Problem to solve:
Set down every entry again, exactly as it appears.

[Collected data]
============================================================
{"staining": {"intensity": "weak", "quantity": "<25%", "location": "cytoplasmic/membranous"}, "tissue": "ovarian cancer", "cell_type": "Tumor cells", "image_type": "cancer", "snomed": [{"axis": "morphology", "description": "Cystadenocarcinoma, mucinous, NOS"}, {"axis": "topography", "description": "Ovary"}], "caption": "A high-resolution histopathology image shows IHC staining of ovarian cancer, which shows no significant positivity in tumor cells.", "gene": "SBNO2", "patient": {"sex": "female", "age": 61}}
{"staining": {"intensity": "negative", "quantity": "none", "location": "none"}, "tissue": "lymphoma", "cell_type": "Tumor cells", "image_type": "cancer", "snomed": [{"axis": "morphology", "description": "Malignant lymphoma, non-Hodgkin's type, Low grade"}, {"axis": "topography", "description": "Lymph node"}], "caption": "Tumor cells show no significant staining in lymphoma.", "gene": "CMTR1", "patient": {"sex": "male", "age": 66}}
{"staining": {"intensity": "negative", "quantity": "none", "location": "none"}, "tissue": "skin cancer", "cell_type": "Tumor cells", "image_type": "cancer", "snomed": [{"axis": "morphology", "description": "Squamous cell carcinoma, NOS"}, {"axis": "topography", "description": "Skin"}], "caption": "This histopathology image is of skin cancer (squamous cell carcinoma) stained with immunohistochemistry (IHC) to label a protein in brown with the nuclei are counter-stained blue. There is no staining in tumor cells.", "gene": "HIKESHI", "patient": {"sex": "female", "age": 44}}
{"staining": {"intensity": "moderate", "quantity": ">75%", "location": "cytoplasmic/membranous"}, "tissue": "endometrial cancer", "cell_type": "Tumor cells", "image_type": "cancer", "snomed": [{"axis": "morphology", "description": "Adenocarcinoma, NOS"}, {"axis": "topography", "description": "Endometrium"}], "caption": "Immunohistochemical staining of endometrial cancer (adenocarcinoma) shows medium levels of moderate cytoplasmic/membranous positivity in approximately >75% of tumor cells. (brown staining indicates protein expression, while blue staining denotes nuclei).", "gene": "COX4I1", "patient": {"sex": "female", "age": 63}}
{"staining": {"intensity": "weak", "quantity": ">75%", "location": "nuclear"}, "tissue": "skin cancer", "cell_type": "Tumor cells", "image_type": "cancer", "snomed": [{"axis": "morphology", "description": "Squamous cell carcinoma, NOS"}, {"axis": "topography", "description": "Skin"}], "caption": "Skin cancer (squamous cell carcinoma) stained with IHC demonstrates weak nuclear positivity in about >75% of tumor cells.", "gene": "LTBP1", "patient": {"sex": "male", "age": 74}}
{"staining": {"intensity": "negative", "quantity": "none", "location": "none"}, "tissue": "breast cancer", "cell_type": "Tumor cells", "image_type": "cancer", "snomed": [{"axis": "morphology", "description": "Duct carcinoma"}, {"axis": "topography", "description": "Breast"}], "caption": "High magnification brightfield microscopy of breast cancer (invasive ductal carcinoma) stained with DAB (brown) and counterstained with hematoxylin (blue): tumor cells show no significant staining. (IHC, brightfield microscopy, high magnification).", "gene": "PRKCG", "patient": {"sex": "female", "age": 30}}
============================================================
Task result:
{"staining": {"intensity": "weak", "quantity": "<25%", "location": "cytoplasmic/membranous"}, "tissue": "ovarian cancer", "cell_type": "Tumor cells", "image_type": "cancer", "snomed": [{"axis": "morphology", "description": "Cystadenocarcinoma, mucinous, NOS"}, {"axis": "topography", "description": "Ovary"}], "caption": "A high-resolution histopathology image shows IHC staining of ovarian cancer, which shows no significant positivity in tumor cells.", "gene": "SBNO2", "patient": {"sex": "female", "age": 61}}
{"staining": {"intensity": "negative", "quantity": "none", "location": "none"}, "tissue": "lymphoma", "cell_type": "Tumor cells", "image_type": "cancer", "snomed": [{"axis": "morphology", "description": "Malignant lymphoma, non-Hodgkin's type, Low grade"}, {"axis": "topography", "description": "Lymph node"}], "caption": "Tumor cells show no significant staining in lymphoma.", "gene": "CMTR1", "patient": {"sex": "male", "age": 66}}
{"staining": {"intensity": "negative", "quantity": "none", "location": "none"}, "tissue": "skin cancer", "cell_type": "Tumor cells", "image_type": "cancer", "snomed": [{"axis": "morphology", "description": "Squamous cell carcinoma, NOS"}, {"axis": "topography", "description": "Skin"}], "caption": "This histopathology image is of skin cancer (squamous cell carcinoma) stained with immunohistochemistry (IHC) to label a protein in brown with the nuclei are counter-stained blue. There is no staining in tumor cells.", "gene": "HIKESHI", "patient": {"sex": "female", "age": 44}}
{"staining": {"intensity": "moderate", "quantity": ">75%", "location": "cytoplasmic/membranous"}, "tissue": "endometrial cancer", "cell_type": "Tumor cells", "image_type": "cancer", "snomed": [{"axis": "morphology", "description": "Adenocarcinoma, NOS"}, {"axis": "topography", "description": "Endometrium"}], "caption": "Immunohistochemical staining of endometrial cancer (adenocarcinoma) shows medium levels of moderate cytoplasmic/membranous positivity in approximately >75% of tumor cells. (brown staining indicates protein expression, while blue staining denotes nuclei).", "gene": "COX4I1", "patient": {"sex": "female", "age": 63}}
{"staining": {"intensity": "weak", "quantity": ">75%", "location": "nuclear"}, "tissue": "skin cancer", "cell_type": "Tumor cells", "image_type": "cancer", "snomed": [{"axis": "morphology", "description": "Squamous cell carcinoma, NOS"}, {"axis": "topography", "description": "Skin"}], "caption": "Skin cancer (squamous cell carcinoma) stained with IHC demonstrates weak nuclear positivity in about >75% of tumor cells.", "gene": "LTBP1", "patient": {"sex": "male", "age": 74}}
{"staining": {"intensity": "negative", "quantity": "none", "location": "none"}, "tissue": "breast cancer", "cell_type": "Tumor cells", "image_type": "cancer", "snomed": [{"axis": "morphology", "description": "Duct carcinoma"}, {"axis": "topography", "description": "Breast"}], "caption": "High magnification brightfield microscopy of breast cancer (invasive ductal carcinoma) stained with DAB (brown) and counterstained with hematoxylin (blue): tumor cells show no significant staining. (IHC, brightfield microscopy, high magnification).", "gene": "PRKCG", "patient": {"sex": "female", "age": 30}}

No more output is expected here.